## Excerpted text
FREDERICTON—The Daily Gleaner, smallest of the Irving-owned newspapers, is now publishing out of a spanking new building where its 18 or 20 newsroom people are working with $1.5 million worth of new equipment.

The Gleaner has replaced linotypes with two computerized typesetters. The eight-unit press prints sixty-four pages at a maximum rate of 50,000 per hour, double the capacity of the presses left behind in the Gleaner's old downtown building.

The daily began its move into the uptown building last January. John E. Foy, general manager of the Canadian Daily Newspaper Publishers Association, and Keith Kincaid, general manager of The Canadian Press, were at the official opening March 31. Keynote speaker was New Brunswick natural resources minister J.W. Bird, who once delivered The Gleaner.

Bird, who stood in for Premier Richard Hatfield, said former publisher Brigadier Michael Wardell gave him a start in politics by "printing my picture and a few good words," although these were later followed by "cartoons with tougher words", Bird said.

Current Gleaner publisher is Tom Crowther whose background is in advertising. Before moving to the Gleaner in late 1977, Crowther worked for 32 years with the Irving newspapers in Saint JohnThe Evening Times-Globe and The Telegraph-Journal. The Irving family also owns the Moncton dailies, the Times and Transcript.

In Fredericton, University Press of New Brunswick Ltd., which owns the Gleaner, also publishes books and the Atlantic Advocate, a general interest monthly magazine.

## Information
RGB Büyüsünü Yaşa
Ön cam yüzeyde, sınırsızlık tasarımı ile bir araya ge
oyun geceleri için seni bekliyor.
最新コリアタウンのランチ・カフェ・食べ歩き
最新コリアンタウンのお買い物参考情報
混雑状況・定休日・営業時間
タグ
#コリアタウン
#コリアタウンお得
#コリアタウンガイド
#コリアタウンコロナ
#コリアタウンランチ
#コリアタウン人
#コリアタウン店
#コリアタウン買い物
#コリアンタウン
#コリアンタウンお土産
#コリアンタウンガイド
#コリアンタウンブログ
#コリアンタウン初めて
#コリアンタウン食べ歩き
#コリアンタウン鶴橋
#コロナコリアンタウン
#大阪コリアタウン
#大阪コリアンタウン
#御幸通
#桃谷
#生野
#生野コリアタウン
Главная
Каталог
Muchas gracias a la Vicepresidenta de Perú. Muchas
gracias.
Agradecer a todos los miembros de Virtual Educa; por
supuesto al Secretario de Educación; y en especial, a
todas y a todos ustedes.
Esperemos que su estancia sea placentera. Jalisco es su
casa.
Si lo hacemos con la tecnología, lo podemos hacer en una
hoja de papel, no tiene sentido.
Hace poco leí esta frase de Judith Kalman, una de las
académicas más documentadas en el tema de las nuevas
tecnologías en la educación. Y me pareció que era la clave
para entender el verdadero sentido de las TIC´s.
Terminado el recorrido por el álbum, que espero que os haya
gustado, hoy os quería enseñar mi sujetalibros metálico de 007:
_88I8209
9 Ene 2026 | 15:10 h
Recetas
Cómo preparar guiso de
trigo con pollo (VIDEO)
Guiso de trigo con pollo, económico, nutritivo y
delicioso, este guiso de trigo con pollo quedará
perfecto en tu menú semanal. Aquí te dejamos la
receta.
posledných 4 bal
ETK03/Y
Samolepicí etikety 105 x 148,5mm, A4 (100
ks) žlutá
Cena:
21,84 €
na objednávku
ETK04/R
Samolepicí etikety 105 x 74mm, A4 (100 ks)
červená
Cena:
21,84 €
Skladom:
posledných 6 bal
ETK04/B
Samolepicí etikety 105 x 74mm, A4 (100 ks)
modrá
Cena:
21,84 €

## Problem details
From the Gleaner text, extract the passage starting with "The Gleaner has" and going on through "old downtown building.". Work only from the Gleaner text, not the items.

## Response to the exercise
The Gleaner has replaced linotypes with two computerized typesetters. The eight-unit press prints sixty-four pages at a maximum rate of 50,000 per hour, double the capacity of the presses left behind in the Gleaner's old downtown building.